Vanessa Houlder of the Financial Times comments,

“Temporary workers who faced losing up to a quarter of their take-home pay in extra tax following reforms introduced in April have been flocking to non-compliant “umbrella companies” that promised to find ways around the new rules.”

It’s therefore increasingly important to be vigilant when choosing a provider, with some less reputable firms out to exploit the individual. Those offering a higher than normal take-home pay (around 80% or more) should be viewed with caution, as they could end up putting you in hot water with HMRC, costing you more in the long run. As we’ve discussed previously, there shouldn’t be a difference in your take-home pay between umbrella providers, as they all need to make the same necessary deductions of Income Tax, Employer’s NI and Employee’s NI.

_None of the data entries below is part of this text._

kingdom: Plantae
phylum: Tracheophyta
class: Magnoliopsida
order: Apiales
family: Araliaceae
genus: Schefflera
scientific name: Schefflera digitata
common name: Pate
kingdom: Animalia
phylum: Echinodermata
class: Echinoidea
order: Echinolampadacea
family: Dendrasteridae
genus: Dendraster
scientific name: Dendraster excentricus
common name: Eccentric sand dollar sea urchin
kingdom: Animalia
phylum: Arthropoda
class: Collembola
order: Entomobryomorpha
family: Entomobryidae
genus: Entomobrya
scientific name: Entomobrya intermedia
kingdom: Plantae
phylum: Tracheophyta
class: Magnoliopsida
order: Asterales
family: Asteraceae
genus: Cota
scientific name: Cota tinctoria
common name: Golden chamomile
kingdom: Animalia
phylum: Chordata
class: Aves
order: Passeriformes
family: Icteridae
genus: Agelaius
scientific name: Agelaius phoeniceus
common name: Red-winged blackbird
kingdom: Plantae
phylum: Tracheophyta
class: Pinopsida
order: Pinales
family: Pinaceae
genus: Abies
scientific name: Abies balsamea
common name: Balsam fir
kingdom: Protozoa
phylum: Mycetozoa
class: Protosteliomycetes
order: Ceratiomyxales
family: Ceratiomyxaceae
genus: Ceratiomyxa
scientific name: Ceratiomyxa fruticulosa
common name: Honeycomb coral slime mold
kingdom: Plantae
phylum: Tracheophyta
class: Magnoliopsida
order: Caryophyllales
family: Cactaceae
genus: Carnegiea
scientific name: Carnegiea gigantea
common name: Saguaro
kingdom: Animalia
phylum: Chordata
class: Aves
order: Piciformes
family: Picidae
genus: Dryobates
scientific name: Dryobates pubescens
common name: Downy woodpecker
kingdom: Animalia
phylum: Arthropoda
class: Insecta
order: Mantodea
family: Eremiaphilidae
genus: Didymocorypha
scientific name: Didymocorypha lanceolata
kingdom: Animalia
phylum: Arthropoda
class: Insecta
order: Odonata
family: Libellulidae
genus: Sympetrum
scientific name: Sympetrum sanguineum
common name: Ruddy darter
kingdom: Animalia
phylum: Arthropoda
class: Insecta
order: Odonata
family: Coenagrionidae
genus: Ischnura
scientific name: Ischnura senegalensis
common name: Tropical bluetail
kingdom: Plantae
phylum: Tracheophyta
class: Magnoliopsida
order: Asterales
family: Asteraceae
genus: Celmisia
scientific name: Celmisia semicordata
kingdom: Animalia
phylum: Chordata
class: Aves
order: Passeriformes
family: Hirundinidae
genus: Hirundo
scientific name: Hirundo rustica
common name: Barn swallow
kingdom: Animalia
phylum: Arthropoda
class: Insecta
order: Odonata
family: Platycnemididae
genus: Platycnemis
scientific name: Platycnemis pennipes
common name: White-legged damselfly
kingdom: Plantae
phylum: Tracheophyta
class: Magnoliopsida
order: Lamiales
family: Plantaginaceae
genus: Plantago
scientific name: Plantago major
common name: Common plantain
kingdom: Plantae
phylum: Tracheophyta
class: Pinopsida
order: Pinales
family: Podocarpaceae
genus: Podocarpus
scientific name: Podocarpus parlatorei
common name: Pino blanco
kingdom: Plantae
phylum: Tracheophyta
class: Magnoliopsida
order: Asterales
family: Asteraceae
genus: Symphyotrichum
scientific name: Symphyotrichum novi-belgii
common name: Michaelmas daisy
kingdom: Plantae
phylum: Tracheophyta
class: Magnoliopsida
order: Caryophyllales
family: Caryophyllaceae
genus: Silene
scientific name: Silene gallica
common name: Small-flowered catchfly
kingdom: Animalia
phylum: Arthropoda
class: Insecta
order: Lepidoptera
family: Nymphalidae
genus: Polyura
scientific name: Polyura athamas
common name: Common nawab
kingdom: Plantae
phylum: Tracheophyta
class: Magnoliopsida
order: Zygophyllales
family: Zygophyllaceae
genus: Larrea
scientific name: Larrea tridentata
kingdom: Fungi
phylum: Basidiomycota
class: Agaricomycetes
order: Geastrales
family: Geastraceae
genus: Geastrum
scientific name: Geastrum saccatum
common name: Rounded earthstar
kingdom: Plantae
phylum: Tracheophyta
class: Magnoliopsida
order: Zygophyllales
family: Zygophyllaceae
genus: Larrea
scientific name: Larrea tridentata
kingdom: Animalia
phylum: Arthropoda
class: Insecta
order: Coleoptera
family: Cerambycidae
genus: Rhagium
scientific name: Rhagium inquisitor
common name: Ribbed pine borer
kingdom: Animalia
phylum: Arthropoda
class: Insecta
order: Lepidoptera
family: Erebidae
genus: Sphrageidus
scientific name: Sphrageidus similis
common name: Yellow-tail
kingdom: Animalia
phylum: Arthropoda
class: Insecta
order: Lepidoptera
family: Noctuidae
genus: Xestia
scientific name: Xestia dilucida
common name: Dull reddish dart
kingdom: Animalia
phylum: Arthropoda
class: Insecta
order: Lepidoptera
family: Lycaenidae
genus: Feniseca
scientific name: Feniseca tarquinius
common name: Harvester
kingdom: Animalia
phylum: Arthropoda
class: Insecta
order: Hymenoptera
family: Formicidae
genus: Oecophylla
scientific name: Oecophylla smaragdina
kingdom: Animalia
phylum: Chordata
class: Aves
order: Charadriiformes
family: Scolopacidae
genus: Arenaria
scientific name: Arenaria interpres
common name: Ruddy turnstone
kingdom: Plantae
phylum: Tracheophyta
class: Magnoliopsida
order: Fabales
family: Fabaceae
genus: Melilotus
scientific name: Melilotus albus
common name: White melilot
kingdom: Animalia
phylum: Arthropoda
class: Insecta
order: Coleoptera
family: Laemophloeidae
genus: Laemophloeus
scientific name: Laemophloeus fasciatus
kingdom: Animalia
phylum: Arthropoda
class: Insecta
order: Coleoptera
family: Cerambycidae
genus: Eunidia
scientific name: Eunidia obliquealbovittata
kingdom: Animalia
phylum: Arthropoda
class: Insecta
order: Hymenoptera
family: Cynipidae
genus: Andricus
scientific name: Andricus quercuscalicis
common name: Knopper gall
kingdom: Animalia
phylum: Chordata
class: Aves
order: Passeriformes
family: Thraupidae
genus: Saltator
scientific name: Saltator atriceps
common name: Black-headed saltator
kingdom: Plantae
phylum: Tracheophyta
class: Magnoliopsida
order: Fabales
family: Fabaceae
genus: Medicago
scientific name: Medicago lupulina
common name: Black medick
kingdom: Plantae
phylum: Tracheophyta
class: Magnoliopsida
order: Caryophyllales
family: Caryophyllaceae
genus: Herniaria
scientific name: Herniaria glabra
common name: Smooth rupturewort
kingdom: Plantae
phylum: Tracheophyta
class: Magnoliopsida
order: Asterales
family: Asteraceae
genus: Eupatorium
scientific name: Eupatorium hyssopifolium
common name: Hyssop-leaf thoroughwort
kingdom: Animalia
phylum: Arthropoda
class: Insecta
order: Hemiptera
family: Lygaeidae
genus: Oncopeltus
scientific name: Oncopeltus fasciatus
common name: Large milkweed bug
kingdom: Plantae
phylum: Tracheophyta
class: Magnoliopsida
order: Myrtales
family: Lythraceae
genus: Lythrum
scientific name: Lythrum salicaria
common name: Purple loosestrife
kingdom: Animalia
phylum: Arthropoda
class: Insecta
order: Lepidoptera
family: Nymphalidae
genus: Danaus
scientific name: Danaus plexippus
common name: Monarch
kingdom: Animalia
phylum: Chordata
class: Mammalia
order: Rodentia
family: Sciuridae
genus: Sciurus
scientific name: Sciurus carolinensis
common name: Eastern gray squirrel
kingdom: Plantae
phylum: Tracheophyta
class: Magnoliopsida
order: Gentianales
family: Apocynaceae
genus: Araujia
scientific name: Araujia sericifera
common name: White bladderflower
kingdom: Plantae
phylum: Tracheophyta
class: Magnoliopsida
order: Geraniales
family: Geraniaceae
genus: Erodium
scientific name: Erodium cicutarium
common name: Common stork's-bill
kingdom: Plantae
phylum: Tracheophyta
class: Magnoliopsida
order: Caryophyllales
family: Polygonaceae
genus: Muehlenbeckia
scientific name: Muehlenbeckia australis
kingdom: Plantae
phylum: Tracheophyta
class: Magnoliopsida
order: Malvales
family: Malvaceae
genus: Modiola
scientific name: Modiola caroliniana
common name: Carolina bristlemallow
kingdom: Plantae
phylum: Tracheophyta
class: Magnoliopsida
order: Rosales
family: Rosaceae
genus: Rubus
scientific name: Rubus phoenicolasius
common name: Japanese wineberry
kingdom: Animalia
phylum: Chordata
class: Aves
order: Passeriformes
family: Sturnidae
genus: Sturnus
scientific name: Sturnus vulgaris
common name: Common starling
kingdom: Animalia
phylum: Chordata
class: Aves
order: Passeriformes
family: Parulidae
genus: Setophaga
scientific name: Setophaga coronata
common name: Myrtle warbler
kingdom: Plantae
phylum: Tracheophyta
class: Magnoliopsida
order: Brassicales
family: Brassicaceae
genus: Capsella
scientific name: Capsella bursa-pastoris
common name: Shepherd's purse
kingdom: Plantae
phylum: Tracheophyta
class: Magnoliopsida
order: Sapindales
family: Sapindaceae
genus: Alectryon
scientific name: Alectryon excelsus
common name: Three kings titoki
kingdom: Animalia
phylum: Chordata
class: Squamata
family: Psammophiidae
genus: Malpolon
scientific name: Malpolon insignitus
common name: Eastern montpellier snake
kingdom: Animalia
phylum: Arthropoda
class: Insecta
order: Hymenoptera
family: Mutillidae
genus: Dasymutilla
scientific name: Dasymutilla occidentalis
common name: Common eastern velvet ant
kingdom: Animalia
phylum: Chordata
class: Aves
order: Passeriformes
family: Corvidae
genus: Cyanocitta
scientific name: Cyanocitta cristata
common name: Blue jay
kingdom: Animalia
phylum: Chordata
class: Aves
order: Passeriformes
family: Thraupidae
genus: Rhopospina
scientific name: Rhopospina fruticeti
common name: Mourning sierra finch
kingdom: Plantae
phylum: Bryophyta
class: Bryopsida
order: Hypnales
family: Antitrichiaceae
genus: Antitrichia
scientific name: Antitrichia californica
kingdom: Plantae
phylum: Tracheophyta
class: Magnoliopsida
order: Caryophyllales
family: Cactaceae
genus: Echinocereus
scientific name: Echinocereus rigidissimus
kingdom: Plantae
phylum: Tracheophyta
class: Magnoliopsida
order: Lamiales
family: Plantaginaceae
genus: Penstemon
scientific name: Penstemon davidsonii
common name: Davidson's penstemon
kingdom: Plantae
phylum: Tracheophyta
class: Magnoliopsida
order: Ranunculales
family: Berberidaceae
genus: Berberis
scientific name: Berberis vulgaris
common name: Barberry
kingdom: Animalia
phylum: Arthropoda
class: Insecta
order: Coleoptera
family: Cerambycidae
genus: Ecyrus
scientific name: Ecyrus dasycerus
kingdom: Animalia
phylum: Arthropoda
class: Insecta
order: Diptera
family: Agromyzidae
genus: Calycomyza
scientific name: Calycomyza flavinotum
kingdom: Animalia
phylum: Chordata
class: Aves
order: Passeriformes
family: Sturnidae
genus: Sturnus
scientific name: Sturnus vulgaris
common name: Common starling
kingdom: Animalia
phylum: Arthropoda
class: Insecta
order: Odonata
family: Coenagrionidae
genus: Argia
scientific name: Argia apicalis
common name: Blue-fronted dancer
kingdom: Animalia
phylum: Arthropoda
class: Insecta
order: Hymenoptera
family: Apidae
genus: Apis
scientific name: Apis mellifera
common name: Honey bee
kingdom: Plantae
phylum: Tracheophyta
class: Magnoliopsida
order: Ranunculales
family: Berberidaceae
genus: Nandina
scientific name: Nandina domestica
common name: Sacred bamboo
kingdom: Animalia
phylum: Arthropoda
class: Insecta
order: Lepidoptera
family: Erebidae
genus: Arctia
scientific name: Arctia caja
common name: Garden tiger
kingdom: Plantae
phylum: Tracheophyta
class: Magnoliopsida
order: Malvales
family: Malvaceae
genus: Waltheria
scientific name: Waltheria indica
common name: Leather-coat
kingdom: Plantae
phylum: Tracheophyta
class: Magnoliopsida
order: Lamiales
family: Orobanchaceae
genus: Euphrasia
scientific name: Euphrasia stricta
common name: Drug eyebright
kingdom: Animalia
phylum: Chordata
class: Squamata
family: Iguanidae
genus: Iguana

Which schemes do I need to be aware of?

Among the non-FCSA approved models are: offshore tax avoidance schemes, the Elective Deduction Model (EDM), and the payday by payday model. As explained by the FCSA, the Elective Deduction Model can actually result in the worker receiving less than the minimum wage.

Also under the HMRC’s Spotlight is the use of disguised remuneration loans. These schemes normally result in a loan from a third party on such terms that mean it’s unlikely to ever be repaid. They are set to be tackled by means of a ‘loan charge’ on any outstanding loans on 5th April 2019.
Some providers have already started to suggest schemes to get around this new loan charge, but HMRC have warned that these schemes do not work,

“The only way you can avoid the new loan charge is by making a repayment of the loan balance or settling the tax liability with HM Revenue and Customs (HMRC) in advance. Any repayments connected to a new tax avoidance arrangement will be ignored and the loan charge will still apply.” HMRC, Spotlight 36

So, what are my options?

There are still plenty of compliant accountancy and umbrella solutions around. When looking for a compliant provider, a good place to start would be to look for those who are approved or audited by a recognised trade association or professional body. For example, Danbro is fully accredited and approved by Professional Passport, an independent organisation who give unbiased support to the flexible workforce. The FCSA also hold a list of their associate members, who are approved as working ethically and within the law.